Что осталось - ушло в подполье. Но в такое глубокое, такое темное подполье, что уже ни звука оттуда не доносилось на поверхность. На петербургских улицах, в петербургских домах в последнее время царила пугающая тишина, молчание рабов, доведенных в рабстве разъединенности до совершенства.

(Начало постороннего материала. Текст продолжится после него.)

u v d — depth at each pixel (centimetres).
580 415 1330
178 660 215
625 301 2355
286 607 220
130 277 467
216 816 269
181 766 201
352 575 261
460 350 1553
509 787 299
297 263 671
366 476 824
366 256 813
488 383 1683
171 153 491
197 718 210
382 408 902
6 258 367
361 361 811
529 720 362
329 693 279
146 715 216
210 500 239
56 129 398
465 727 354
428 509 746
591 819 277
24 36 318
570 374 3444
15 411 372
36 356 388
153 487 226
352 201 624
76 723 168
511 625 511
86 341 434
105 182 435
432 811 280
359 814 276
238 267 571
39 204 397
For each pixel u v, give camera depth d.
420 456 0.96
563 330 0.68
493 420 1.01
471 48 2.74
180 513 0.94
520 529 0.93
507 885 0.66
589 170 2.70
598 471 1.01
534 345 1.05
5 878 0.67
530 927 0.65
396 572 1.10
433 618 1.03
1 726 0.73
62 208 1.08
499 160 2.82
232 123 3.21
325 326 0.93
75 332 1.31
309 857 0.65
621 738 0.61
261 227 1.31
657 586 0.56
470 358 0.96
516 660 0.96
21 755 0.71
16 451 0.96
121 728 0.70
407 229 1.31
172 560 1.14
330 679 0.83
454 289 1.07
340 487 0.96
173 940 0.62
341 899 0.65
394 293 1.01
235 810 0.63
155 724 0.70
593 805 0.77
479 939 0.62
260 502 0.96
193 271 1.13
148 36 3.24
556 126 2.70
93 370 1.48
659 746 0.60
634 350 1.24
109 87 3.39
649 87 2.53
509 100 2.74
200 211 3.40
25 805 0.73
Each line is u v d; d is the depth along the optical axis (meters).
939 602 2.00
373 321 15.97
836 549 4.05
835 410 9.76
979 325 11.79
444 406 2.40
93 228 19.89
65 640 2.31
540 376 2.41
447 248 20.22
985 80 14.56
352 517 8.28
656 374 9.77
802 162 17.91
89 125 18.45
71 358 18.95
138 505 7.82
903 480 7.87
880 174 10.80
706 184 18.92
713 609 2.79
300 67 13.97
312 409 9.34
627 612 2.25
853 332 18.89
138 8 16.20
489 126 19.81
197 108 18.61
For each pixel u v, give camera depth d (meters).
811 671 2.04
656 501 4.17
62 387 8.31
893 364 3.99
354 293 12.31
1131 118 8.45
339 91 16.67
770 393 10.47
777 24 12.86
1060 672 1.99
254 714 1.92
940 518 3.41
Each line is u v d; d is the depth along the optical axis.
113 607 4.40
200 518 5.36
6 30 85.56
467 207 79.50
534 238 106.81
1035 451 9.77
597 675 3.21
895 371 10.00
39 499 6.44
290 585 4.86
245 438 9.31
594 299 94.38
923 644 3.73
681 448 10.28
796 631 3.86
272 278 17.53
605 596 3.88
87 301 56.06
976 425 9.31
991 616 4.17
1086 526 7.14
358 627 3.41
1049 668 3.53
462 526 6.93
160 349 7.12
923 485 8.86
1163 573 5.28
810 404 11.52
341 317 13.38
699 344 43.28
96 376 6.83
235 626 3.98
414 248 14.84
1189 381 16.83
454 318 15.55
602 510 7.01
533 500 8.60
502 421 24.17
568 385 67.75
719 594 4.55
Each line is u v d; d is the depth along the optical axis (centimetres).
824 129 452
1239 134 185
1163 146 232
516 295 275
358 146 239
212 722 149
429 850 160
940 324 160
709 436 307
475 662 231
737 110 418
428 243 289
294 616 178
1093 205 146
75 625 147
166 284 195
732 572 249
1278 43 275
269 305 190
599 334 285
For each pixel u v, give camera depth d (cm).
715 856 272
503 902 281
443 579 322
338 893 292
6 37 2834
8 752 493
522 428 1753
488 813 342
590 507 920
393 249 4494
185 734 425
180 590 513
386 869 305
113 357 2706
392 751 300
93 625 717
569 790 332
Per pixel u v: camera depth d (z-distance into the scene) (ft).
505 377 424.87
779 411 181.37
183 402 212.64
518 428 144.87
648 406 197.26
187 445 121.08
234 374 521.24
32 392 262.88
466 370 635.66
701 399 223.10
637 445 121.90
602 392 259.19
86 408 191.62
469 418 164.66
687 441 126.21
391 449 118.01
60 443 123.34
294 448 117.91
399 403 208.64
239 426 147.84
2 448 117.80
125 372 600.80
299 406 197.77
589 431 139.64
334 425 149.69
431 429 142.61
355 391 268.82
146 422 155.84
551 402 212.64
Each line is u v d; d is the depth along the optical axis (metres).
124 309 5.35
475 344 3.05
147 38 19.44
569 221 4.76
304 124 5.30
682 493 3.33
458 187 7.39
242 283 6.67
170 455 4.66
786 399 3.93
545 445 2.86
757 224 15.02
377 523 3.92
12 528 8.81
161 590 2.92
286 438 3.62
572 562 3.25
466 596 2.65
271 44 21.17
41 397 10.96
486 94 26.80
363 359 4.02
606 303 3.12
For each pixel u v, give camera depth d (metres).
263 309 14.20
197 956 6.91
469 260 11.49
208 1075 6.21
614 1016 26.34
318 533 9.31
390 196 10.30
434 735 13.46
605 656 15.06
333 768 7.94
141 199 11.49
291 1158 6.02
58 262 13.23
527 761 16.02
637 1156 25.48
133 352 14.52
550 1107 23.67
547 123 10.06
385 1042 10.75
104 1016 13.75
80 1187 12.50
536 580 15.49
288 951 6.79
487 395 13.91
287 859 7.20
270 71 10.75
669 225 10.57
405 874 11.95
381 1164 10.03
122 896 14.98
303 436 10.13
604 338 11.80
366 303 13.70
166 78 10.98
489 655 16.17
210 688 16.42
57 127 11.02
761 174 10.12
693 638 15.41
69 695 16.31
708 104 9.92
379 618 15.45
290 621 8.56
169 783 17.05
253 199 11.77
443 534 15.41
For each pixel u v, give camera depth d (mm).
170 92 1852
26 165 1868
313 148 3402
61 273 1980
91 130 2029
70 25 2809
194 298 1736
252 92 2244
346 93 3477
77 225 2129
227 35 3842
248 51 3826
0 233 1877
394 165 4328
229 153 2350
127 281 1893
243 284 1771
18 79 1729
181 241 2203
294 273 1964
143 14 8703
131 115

Самодержавие; война; первые дни свободы; первые дни светлой, как влюбленность, февральской революции; затем дни первых опасений и сомнений... Керенский в своем взлете... Ленин, присланный из Германии, встречаемый прожекторами... Июльское восстание... победа нам ним, страшная, как поражение... Опять Керенский и люди, которые его окружают. Наконец, знаменитое К-С-К, т.е. Керенский, Савинков и Корнилов, вся эта потрясающая драма, которую довелось нам наблюдать с внутренней стороны. "Корниловский бунт", записали торопливые историки, простодушно поверив, что действительно был какой-то "корниловский бунт"... И, наконец - последний акт, молнии выстрелов на черном октябрьском небе... Мы их видели с нашего балкона, слышали каждый... Это обстрел Зимнего Дворца, и мы знали, что стреляют в людей, мужественно и беспомощно запершихся там, покинутых всеми - даже "главой" своим - Керенским.

Временное правительство - да ведь это все те же мы, те же интеллигенты, люди, из которых каждый имел для нас свое лицо... (Я уже не говорю, что были там и люди, с нами лично связанные). Вот движение, вот борьба, вот история.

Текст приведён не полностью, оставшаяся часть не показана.